Occupy Wall Street activists on Monday called for supporters to skip work on May 1 to protest against alleged police brutality during 73 arrests in New York during the weekend.
Several dozen activists joined members of New York’s City Council for a news conference in Zuccotti Park to complain about police tactics. On Saturday, police started detaining people after hundreds of Occupy supporters gathered in the park to mark six months since the start of the movement.
Occupy organizers across the country have been mobilizing for months toward a one—day general strike in May.
They’re encouraging people to stay out of work and school, and to refrain from spending money.
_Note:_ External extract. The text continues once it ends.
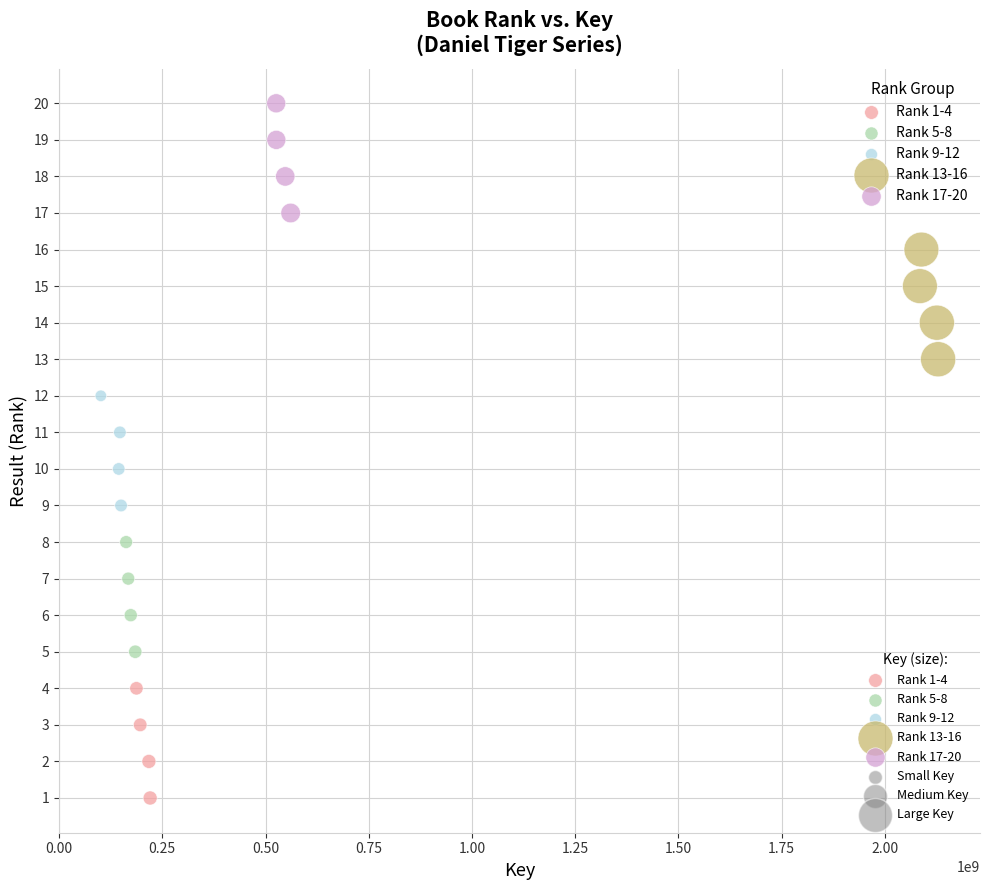

Which series contains the lowest Y value?

Rank 1-4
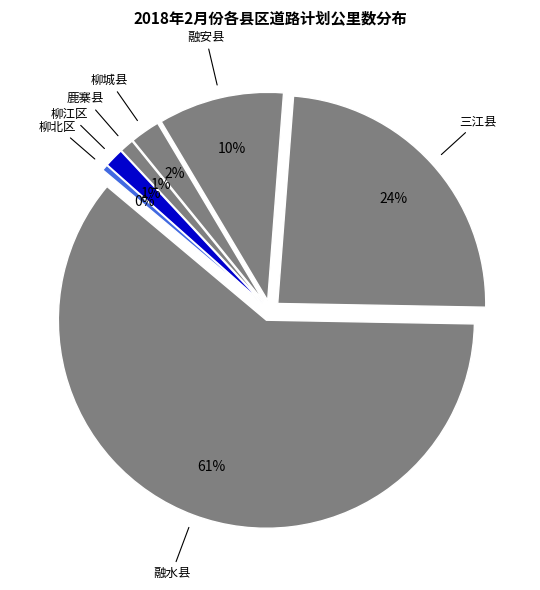

Is it true that 融水县 is 76% of the pie?

False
In New York, a coalition of unions and worker justice groups are planning a solidarity march through the city.
Council members at Monday’s news conference included Ydanis Rodriguez, a Manhattan Democrat who denounced police actions, while proposing that the council create a “Protester’s Bill of Rights” to establish basic rights.
“I am here today because Saturday night I saw the New York Police Department using brutal, excessive force arresting people who were protesting peacefully,” Rodriguez told the news conference. “We are calling on Mayor Bloomberg and Commissioner Kelly to fight for our constitutional rights as hard as they fight terrorism.”
Bloomberg countered that members of the NYPD were respectful of protesters’ rights.
“This police department knows how to control crowds without excessive force,” the mayor said. “They do allow you to protest but they don’t let it get out of hand.”
But Liesbeth Rapp, a 27-year-old activist who was there Saturday, said police “charged” protesters and forced them in groups onto nearby sidewalks.
In tears, Rapp said she ended up next to a young woman who suffered a head injury in the scuffle.
“We were all on the ground, and they were on top of us,” she said. “She was holding her head and screaming.”
Rapp said officers ignored the woman’s call for medical help, and it took more than a quarter of an hour for medics to respond.
It’s hardly the first time Occupy protesters and police have faced off. More than 700 protesters were arrested in October after they swarmed the Brooklyn Bridge. Later the same month in Oakland, an Iraq War veteran suffered a skull fracture from a police projectile.
On Nov. 15, two months after Occupy protesters set up their Zuccotti Park encampment, New York police in riot gear cracked down and began removing them, arresting hundreds of people.
Several days later at the University of California in Davis, campus police officers were caught on video using pepper spray on seated Occupy protesters
Occupy organizers have been clamouring for the May Day general strike as a springtime renewal of their movement. May Day is both an ancient rite of spring fertility and, in modern times, a celebration of the international labor movement. It also has been used to protest various issues.
It’s impossible to gauge the expected response of the strike.
Last November in Oakland, when the Occupy movement was at its height, a daylong general strike resulted in a five-hour protest at the city’s port, the nation’s fifth-busiest. In solidarity, hundreds of Oakland teachers skipped school, leaving too few substitutes to keep some classes running.
Supporters in New York, Philadelphia, Los Angeles and elsewhere held smaller-scale demonstrations.